D1.365 - Long-term course of NSAID tolerance in patients with cross-hypersensitivity presenting with respiratory symptoms

While most patients (over 60%) who suffer from urticaria/angioedema induced by cross-hypersensitivity to non-steroidal anti-inflammatory drugs (CHS-NSAIDs) eventuallybecome tolerant,  data on how such tolerance develops in patients with CHS-NSAIDs involving respiratory symptoms (RS) are lacking. Therefore, our study aimed to assess NSAID-tolerance  acquisition in patients with RS alone or combined with skin involvement.

Patients initially confirming their hypersensitivity in 2016 by positive lysine-acetylsalicylate nasal provocation test (LASA-NPT) or oral provocation test (OPT) to aspirin (ASA) were included. They were re-evaluated in 2020 and 2024 with LASA-NPT and, if negative, with OPT with ASA and other culprit NSAIDs. Subjects with severe asthma or receiving biological agents were excluded.

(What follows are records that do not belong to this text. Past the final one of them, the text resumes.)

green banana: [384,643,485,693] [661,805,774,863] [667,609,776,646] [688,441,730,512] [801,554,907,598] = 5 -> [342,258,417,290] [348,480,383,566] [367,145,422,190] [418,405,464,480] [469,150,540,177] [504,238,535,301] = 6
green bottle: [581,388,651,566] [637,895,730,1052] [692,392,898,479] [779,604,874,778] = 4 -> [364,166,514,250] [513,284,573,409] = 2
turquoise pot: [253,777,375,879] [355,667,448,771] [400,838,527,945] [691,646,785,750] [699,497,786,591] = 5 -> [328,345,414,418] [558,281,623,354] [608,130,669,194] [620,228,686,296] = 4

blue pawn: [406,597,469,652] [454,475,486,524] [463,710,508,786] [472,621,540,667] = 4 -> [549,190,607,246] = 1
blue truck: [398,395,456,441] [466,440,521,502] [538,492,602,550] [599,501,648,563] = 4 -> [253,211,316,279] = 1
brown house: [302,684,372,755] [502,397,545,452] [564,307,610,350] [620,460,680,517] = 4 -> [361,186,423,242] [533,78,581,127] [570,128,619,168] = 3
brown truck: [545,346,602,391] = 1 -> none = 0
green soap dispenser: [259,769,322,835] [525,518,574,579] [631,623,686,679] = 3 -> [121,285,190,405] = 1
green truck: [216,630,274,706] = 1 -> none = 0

Out of the 57 subjects included, 28 reported rhinitis/asthma and 29 both rhinitis/asthma and urticaria/angioedema. During the follow-up period, 16 tolerated ASA and other NSAIDs (28.1%; Group A), while 41 continued to react (71.9%; Group B). Besides, 68.4% had underlying rhinitis: intermittent in 92.3% in Group A and persistent in 78.8% in Group B (p<0.0001); and 52.6% had underlying asthma (63.4% in Group B  versus 25% in Group A; p=0.009). All cases in Group A had mild intermittent asthma, whereas 31.7% in Group B had mild intermittent asthma, and 36.6% moderated persistent (p=0.002). From the total cohort, 21% had nasosinusal polyposis and 61.4% atopy (no differences between groups). Similarly, no differences were found when comparing reported symptoms or last reaction-allergological study interval in both groups.

NSAID-tolerance acquisition in patients with CHS-RS is closely tied to the severity of their underlying respiratory disease. Inflammatory biomarkers characterisation could help to predict the optimal timing for patient re-evaluation, preventing unnecessary NSAID avoidance.